Me paré a meditar unos segundos, pero fue inútil. No sabía qué quería decir con todo eso.

– No te entiendo.

– No importa, prométemelo.

– Te lo prometo.

Me sonrió, me dio un beso en la frente, me abrió la puerta y se despidió de mí.

– Adiós Lulú, sé buena, y no crezcas.

No entendía absolutamente nada y volví a sentirme mal, como un corderito blanco con un lazo rosa alrededor del cuello.

No sabía qué decir. Al final, salí sin decir nada.

Caminé deprisa, en dirección a la verja, sin mirar para atrás. Vi a Chelo, y ella me vio a mí, se quedó mirándome con cara de extrañeza. El coche de Pablo se perdió entre centenares de coches.

Me sentía mal, todavía.

– Pero tú, ¿de dónde sales? -Chelo estaba asombrada y entonces pensé que a lo mejor se me notaba en la cara, que me había cambiado la cara.

La cogí del brazo y comenzamos a andar en dirección a casa.

Se lo conté, se lo conté a medias, omitiendo la mayor parte de los detalles, ella me miraba con ojos de alucinada, intentaba interrumpirme, pero yo no se lo permitía, ignoraba sus constantes exclamaciones, y seguía hablando, hablé hasta llegar al final, y a medida que hablaba desaparecía aquella desagradable sensación, volvía a estar contenta, y satisfecha conmigo misma.

De repente se paró en seco, me resbaló un pie sobre un alcorque y estampé la nariz contra una acacia. Clásico de mí, no tengo reflejos.

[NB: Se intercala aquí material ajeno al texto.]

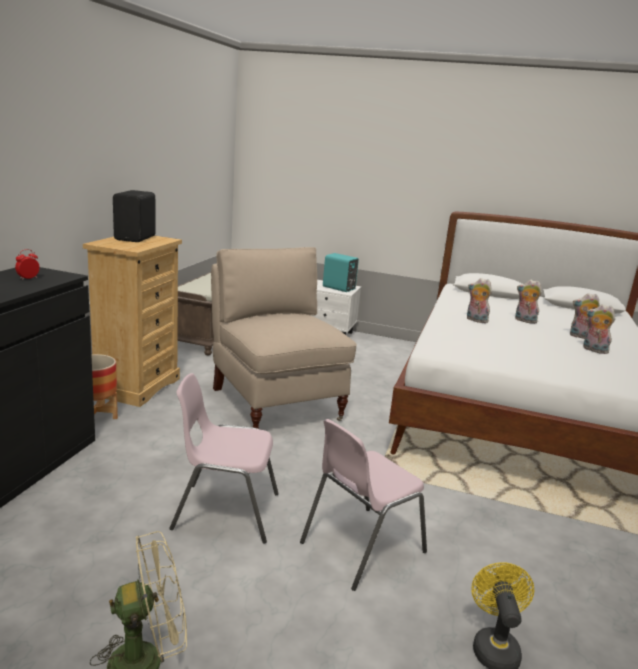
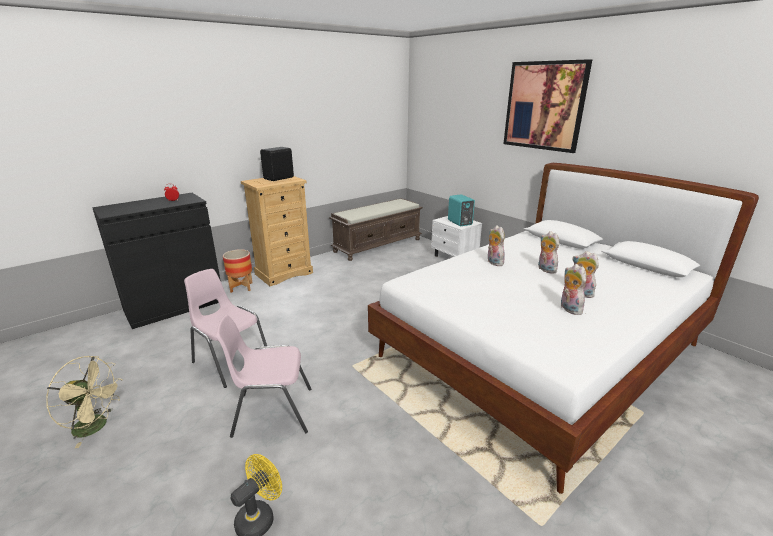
camera: 35 degrees right, 5 degrees up
(275, 403) = (348, 301): beige chair -> none
(441, 150) = (544, 106): none -> picture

Se quedó quieta mirándome. En su cara se dibujó una expresión conocida. Estaba enfadada, enfadada conmigo, enfadada sin motivos, pensé.

– Pero, bueno, ¿cómo lo hicisteis?

– Pues ya te lo he contado, yo estaba a gatas, es decir, no exactamente a gatas, porque no tenía las manos apoyadas en el suelo…

– No quiero saber eso. Eso no me importa, lo que quiero saber es cómo lo hicisteis.

– Pero si ya te lo he contado. No te entiendo.

– ¿Estás tomando la píldora?

– No… -me quedé estupefacta, de repente. No estaba tomando la píldora, claro, no se me había ocurrido, no había pensado para nada en complicaciones de ese estilo mientras estaba con él.